South Africa’s central bank paused its rate cuts, keeping the repo rate at 7.50% due to trade risks and budget issues, despite stable low inflation. Governor Kganyago emphasized the need for caution. The rand remains strong despite international tensions, while a proposed VAT increase is under parliamentary review.
The South African Reserve Bank has decided to maintain its repo rate at 7.50%, pausing its cycle of rate cuts due to significant risks from global trade tensions and an unresolved national budget. This decision aligns with economists’ forecasts but different opinions were expressed among the bank’s members regarding the rate cut.
Governor Lesetja Kganyago emphasized the need for a cautious approach, citing unstable global economic conditions and domestic uncertainties.
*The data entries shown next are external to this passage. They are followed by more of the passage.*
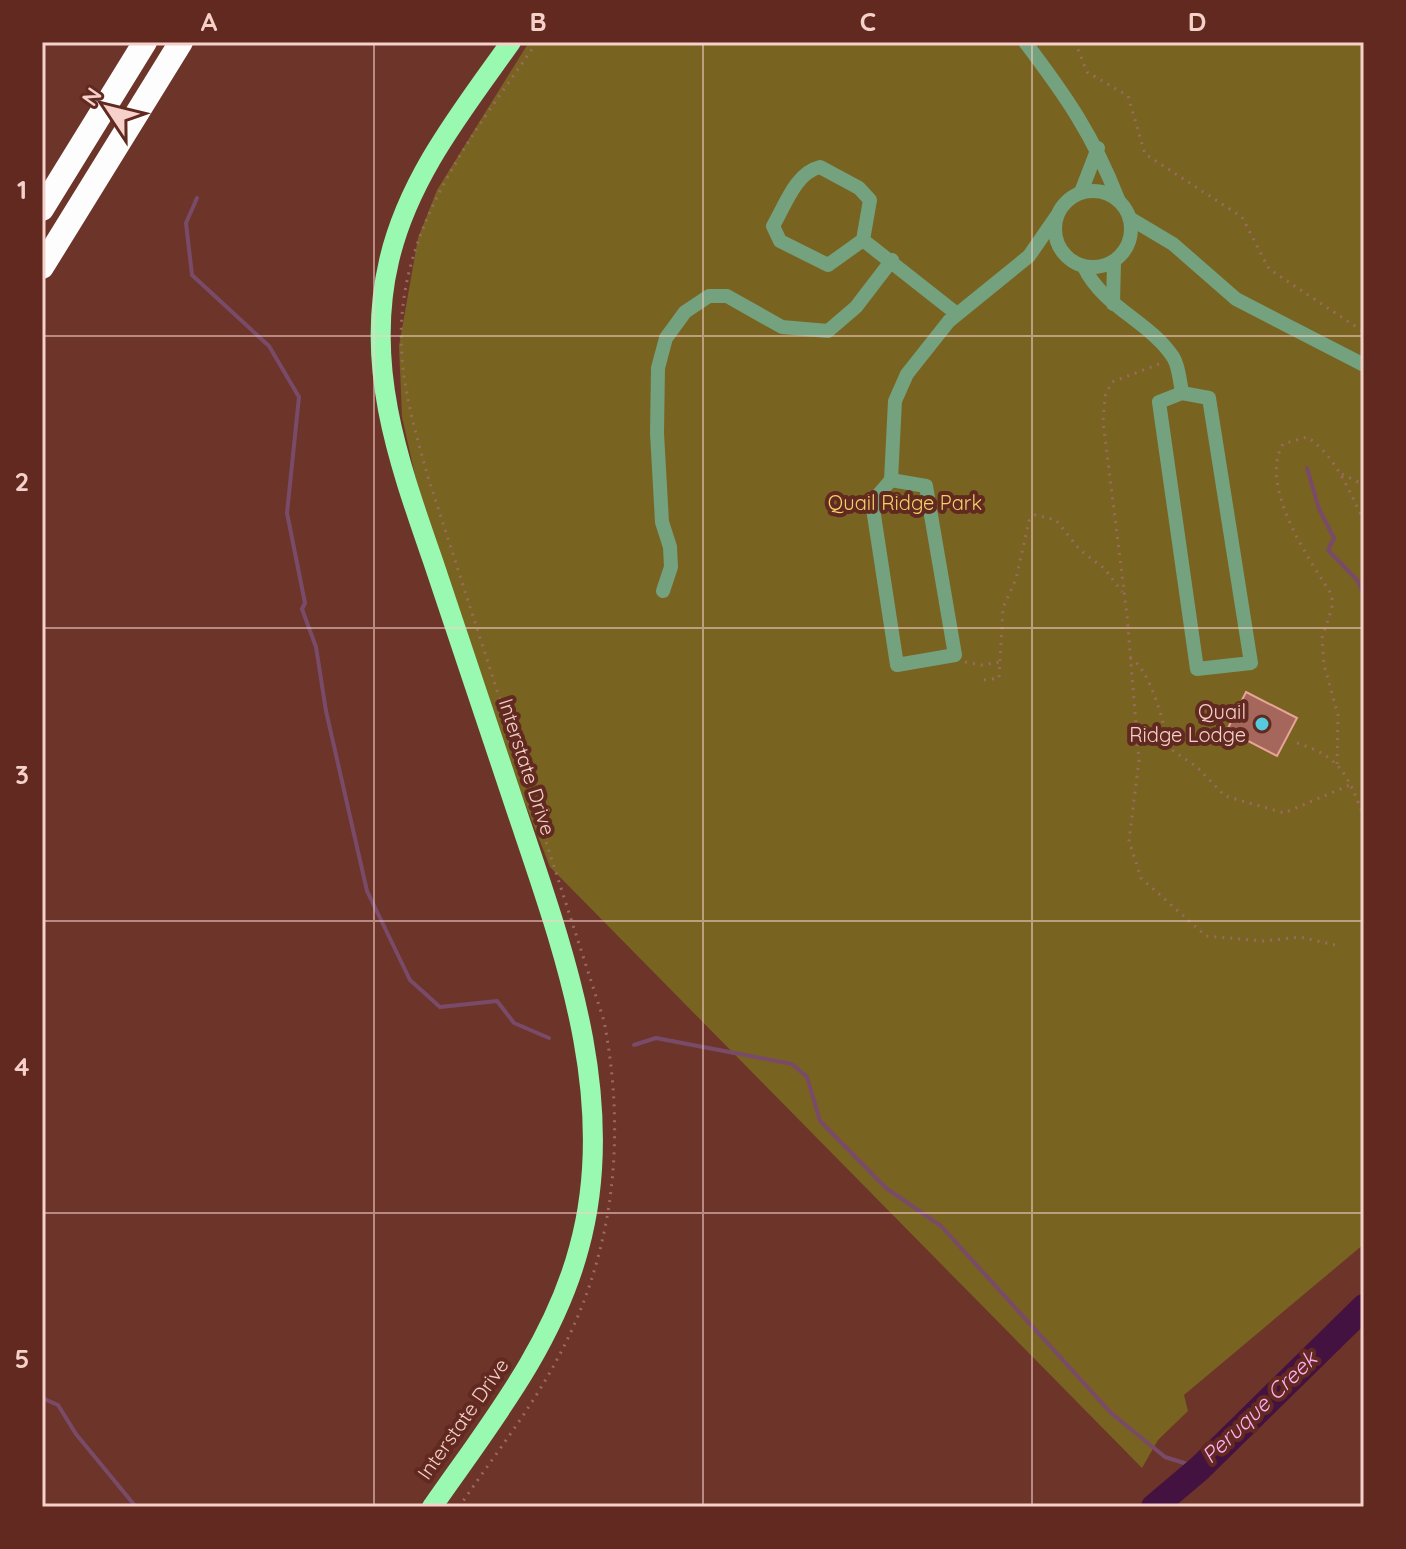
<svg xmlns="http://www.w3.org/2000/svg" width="1406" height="1549" viewBox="0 0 1406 1549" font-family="Quicksand,sans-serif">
<rect width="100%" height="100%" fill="#6d342a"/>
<path fill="#786321" d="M529,42H1364V1244L1184,1395L1188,1411L1158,1440L1142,1468L550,867L498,734L422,506L402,417L399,346L418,238L437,190Z"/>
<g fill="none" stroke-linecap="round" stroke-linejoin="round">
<g stroke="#794b69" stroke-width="4">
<path d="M197,198L186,223L192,275L269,346L299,397L287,513L305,603L302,609L316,647L326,711L367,891L410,980L440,1007L497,1001L514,1023L549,1038"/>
<path d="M1307,468L1319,509L1334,538L1328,550L1358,581L1364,596"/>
<path d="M634,1045L656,1038L792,1064L807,1077L820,1121L886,1188L941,1226L1111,1413L1165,1457L1200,1468"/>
<path d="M42,1398L58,1405L76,1434L136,1507"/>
</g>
<path stroke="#441240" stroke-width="26" d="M1154,1507L1200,1468L1364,1307"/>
</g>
<path fill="#a5675b" stroke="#e8a497" stroke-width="2" d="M1246,692L1297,718L1277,756L1227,730Z"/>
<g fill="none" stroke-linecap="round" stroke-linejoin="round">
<g stroke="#9b6960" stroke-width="3" stroke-dasharray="2 6" stroke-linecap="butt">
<path d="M1075,42L1087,72L1128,96L1145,154L1242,217L1269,269L1364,332"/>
<path d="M1159,364L1112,382L1105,396L1103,421L1127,615L1139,760L1129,841L1141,878L1206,936L1264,941L1300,937L1335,945"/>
<path d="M1342,474L1364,485"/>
<path d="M1130,658C1150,668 1165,726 1169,748L1197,767L1225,796L1284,813L1352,784"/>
<path d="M965,662L982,665L1000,662"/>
<path d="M984,680L999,678L1003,608L1016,579L1029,521L1035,515L1056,520L1080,550L1105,569L1122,592"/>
<path d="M1297,743C1342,757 1348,777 1364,817"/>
<path d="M1337,764L1338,715L1324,665L1322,638L1332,608V595C1310,561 1258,486 1283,444L1307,437C1336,456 1349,491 1364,521"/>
<path d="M459,1507C493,1457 532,1408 560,1354C615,1250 626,1135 604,1021L428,477C417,438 405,398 402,357C392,234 472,136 537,42"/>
</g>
<g stroke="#74a17e" stroke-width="14">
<path d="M1025,42C1066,96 1093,135 1118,199"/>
<circle cx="1093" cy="229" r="38"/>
<path d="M1081,192L1098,148"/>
<path d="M1131,219L1173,244L1236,299L1364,365"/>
<path d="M863,240L828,265L780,241L773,226C785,206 795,173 820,167L859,188L870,200L863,240L957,314"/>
<path d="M1084,267C1103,307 1149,321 1173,357C1179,366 1180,382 1182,393"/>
<path d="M1113,304L1114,262"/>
<path d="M1182,393L1209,398L1251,663L1197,669L1159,402Z"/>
<path d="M891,480L926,486L955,655L897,665L872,502Z"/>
<path d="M891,480L895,401L907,374L949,321L1029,256L1056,217"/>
<path d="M663,591L671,567L670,547L662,522L657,433L658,368L666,338L685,312L709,296H727L782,327L828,331L856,307L892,260"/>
</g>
<path stroke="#99f9b1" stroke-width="20" d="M432,1507C489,1425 553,1346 579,1248C620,1099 563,949 516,809C488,726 461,644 433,561C399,463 364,367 389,261C408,178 462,111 511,42"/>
<g stroke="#fdfdfd" stroke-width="24">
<path d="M42,209L145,42"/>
<path d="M42,267L181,42"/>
</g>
</g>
<path fill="none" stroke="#f5d1ca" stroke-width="2" stroke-opacity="0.55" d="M374,42V1507M703,42V1507M1032,42V1507M42,336H1364M42,628H1364M42,921H1364M42,1213H1364"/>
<circle fill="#55cade" stroke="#612920" stroke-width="3" cx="1262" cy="724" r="8"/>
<g text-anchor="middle" stroke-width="8" stroke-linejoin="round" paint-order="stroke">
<g font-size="20" fill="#f4d169" stroke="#612920">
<text x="905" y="510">Quail Ridge Park</text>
</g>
<g font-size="20" fill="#f5d1ca" stroke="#612920" text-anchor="end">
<text x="1246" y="719">Quail<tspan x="1246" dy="23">Ridge Lodge</tspan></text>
</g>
<g font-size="20" fill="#f5d1ca" stroke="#612920">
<text transform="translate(527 767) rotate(72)" y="7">Interstate Drive</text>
<text transform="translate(463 1419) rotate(-55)" y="7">Interstate Drive</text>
</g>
<g font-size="22" font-style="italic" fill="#feaef4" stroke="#612920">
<text transform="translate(1259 1407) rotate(-44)" y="8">Peruque Creek</text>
</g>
</g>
<rect width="1406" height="1549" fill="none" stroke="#612920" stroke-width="88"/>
<g transform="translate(108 108) rotate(305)" stroke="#612920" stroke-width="6" paint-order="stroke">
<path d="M0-6L14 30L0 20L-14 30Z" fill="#f5d1ca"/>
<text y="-12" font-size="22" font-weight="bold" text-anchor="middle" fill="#f5d1ca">N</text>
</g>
<rect x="44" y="44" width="1318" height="1461" fill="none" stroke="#f5d1ca" stroke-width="3"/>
<g font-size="26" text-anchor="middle" font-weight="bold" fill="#f5d1ca">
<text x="209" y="31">A</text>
<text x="538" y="31">B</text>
<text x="868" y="31">C</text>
<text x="1197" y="31">D</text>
<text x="22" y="199">1</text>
<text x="22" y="491">2</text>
<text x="22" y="784">3</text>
<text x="22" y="1076">4</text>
<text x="22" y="1368">5</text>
</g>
</svg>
Despite low annual inflation remaining at 3.2%, concerns about the country’s economic outlook persist, particularly regarding the potential impact of a proposed increase in value-added tax, which requires parliamentary approval.
The South African rand has demonstrated resilience, appreciating more than 3% against the U.S. dollar in 2025. However, tensions with the Trump administration over land reform and international law cases raise additional concerns about economic stability in the region.
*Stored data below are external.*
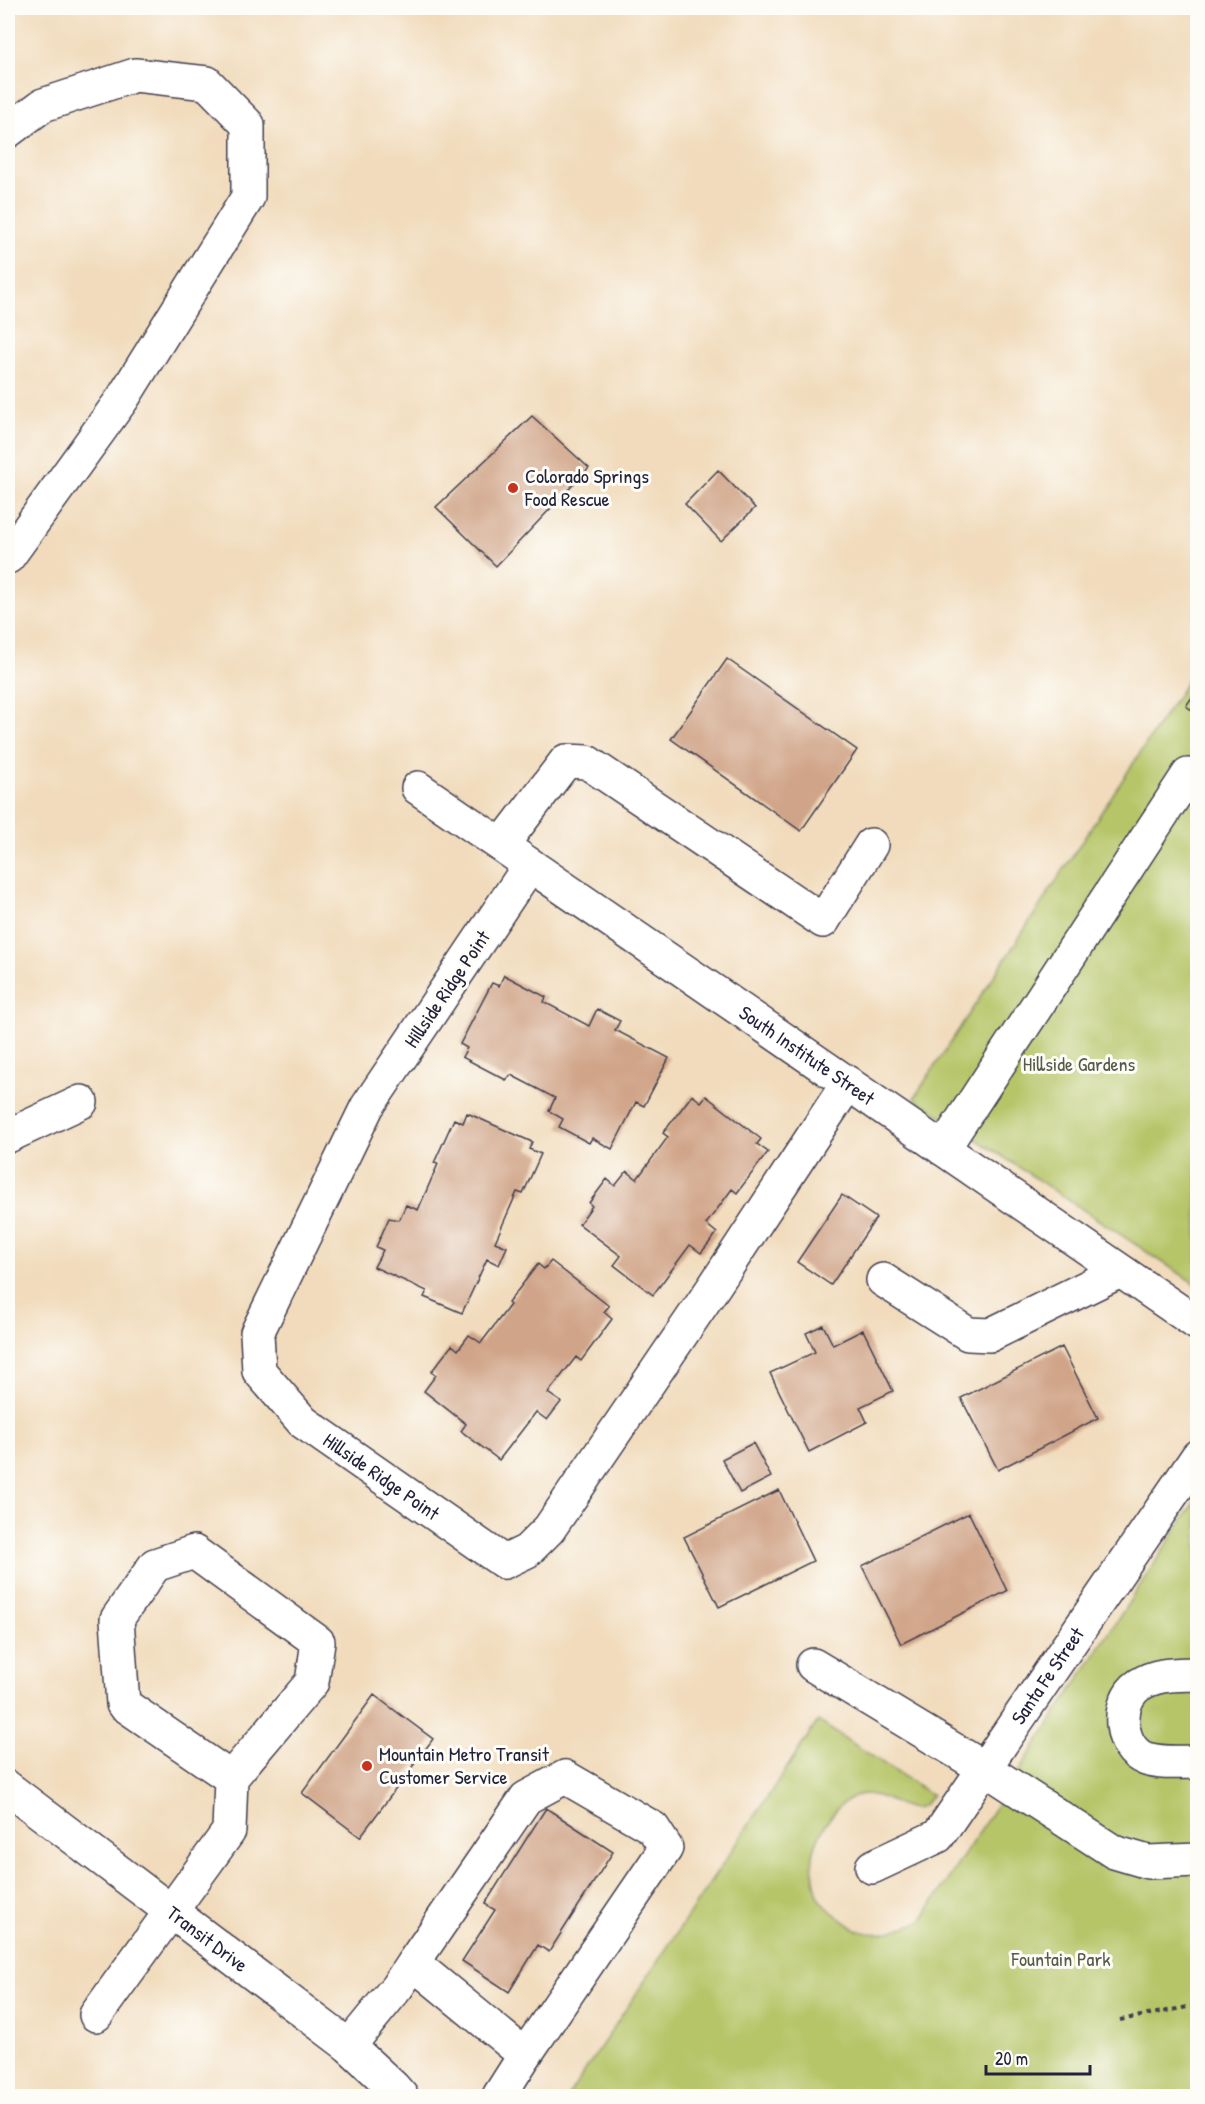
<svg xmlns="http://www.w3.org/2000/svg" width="1205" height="2104" font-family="'Patrick Hand',sans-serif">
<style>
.green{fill:#b6c567;stroke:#6c7451;stroke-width:1.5}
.building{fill:#d0a488}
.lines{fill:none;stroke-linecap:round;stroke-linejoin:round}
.minor-casing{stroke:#413e4e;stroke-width:36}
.path{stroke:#413e4e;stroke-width:4;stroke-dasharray:4.5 4.5;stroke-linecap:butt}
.minor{stroke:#fff;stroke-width:33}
.poi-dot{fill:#c8321e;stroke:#fdfcf7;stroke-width:2}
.labels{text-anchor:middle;stroke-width:6;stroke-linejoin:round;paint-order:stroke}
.poi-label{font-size:20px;fill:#22223b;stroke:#fdfcf7;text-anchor:start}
.street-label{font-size:20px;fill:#22223b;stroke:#fdfcf7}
.park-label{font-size:20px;fill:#565b4a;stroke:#fdfcf7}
</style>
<rect width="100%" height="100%" fill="#fdfcf7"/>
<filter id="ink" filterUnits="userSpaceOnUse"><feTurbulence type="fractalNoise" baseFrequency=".0167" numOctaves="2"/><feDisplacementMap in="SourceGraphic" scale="12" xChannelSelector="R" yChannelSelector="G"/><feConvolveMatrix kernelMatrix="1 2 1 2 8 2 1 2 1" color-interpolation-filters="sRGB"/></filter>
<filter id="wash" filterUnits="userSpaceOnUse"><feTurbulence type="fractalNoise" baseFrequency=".008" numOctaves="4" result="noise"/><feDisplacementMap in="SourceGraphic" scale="24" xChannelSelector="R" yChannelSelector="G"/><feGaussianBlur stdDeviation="1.35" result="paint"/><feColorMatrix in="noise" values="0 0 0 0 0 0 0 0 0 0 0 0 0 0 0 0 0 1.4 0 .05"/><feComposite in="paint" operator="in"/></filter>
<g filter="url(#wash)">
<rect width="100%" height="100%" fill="#f1dbbc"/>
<path class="green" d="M1197 666V1285L914 1098Z
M1197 1498V2096H568L818 1721 932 1795C930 1798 926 1803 923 1805 897 1823 865 1756 823 1829 814 1845 810 1859 814 1877 815 1883 816 1890 818 1895 824 1908 840 1918 851 1926 873 1942 899 1929 921 1921Z"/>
<g id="blocks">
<path class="building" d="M532 416 589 468 496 566 436 507Z
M718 470 755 508 721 541 685 504Z
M727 659 857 750 801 831 671 739Z
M1198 688V714L1186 706Z
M504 975 546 997 544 1002 589 1026 597 1009 620 1021 615 1030 669 1058 644 1106 636 1102 612 1149 592 1138 589 1143 559 1127 563 1119 549 1111 555 1098 511 1075 506 1080 462 1057 467 1048 460 1044 492 983 499 986Z
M692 1095 701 1102 706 1096 761 1139 757 1144 768 1152 737 1193 732 1189 706 1224 717 1233 701 1253 690 1245 653 1295 614 1265 621 1256 579 1224 592 1206 589 1203 607 1179 615 1186 627 1171 637 1179 668 1137 663 1133Z
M467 1113 532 1142 529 1149 541 1154 523 1194 517 1192 495 1242 507 1247 499 1265 487 1259 462 1313 424 1297 427 1291 374 1267 383 1250 376 1247 389 1218 399 1220 406 1205 418 1210 438 1164 434 1163 454 1119 463 1123Z
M842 1195 876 1218 831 1285 797 1262Z
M551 1261 609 1306 604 1312 612 1319 581 1361 576 1357 548 1393 561 1402 547 1420 536 1412 499 1460 461 1431 466 1424 424 1391 436 1375 431 1372 452 1345 458 1350 469 1335 481 1343 510 1305 508 1303 538 1264 544 1269Z
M823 1325 833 1345 863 1330 893 1391 860 1407 867 1422 809 1452 770 1373 815 1352 806 1333Z
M1062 1347 1098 1418 998 1470 961 1398Z
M753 1443 771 1477 740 1493 722 1459Z
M779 1490 813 1561 719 1607 684 1537Z
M969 1513 1007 1591 901 1644 862 1566Z
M374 1695 433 1739 360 1837 302 1793Z
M546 1808 613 1852 549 1952 538 1945 509 1992 462 1961 495 1910 485 1904Z"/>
</g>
</g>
<g filter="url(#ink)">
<use href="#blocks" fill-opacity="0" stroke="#413e4e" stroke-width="1.5"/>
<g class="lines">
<defs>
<g id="minor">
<path d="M8 131 43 105 135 75 207 83 248 125V197L123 398 8 557"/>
<path id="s1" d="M418 788 1198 1324"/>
<path d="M502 845 566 761 587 762 823 921 871 845"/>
<path id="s2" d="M530 865 367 1107 257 1333 259 1371 303 1422 504 1562 527 1551 549 1529 715 1285 848 1083"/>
<path d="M8 1136 81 1102"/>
<path d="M943 1149 1188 775"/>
<path d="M883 1280 968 1334 990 1335 1120 1271"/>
<path d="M813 1665 984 1768 1114 1852 1148 1862 1198 1860"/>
<path d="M1198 1674C1176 1675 1158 1673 1139 1685 1115 1701 1118 1749 1146 1759 1162 1764 1181 1762 1198 1762"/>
<path id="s3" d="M8 1788 349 2046 393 2087 401 2096"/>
<path id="s4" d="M872 1867 938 1836 1198 1456"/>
<path d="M413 1963 526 1798 565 1777 653 1828 666 1848 525 2055"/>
<path d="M96 2015 229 1831 231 1778 312 1682 318 1642 194 1552 155 1565 117 1619 123 1704 231 1778"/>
<path d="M349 2046 397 1987 413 1963 525 2055 499 2096"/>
</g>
</defs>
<use href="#minor" class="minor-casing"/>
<path class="path" d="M1120 2020 1198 2005"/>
<use href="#minor" class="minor"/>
</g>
</g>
<g class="poi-dot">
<circle cx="513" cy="488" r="6"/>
<circle cx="367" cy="1766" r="6"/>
</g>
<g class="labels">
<g class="poi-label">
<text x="525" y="483">Colorado Springs<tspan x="525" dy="23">Food Rescue</tspan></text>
<text x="379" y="1761">Mountain Metro Transit<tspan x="379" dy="23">Customer Service</tspan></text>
</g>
<g class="street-label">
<text transform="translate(447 989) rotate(-56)" y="7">Hillside Ridge Point</text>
<text dy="7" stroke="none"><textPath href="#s1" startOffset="472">South Institute Street</textPath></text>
<text dy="7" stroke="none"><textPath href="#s2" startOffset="744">Hillside Ridge Point</textPath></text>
<text dy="7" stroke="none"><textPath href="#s4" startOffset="267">Santa Fe Street</textPath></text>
<text dy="7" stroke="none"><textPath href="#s3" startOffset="250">Transit Drive</textPath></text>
</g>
<g class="park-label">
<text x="1079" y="1071">Hillside Gardens</text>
<text x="1061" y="1966">Fountain Park</text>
</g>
</g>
<rect width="1205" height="2104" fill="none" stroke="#fdfcf7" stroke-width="30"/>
<path d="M986 2065v9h104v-9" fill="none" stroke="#22223b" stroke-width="3"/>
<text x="995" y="2065" font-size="18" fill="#22223b" stroke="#fdfcf7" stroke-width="4.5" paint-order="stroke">20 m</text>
</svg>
In summary, the South African Reserve Bank’s decision to halt rate cuts reflects concerns about external trade issues and internal budget challenges. With inflation held steady, the cautious approach taken by the bank highlights the delicate balance they must maintain in addressing both local and international pressures. The planned increase in value-added tax also poses potential inflationary risks that may further complicate the economic landscape.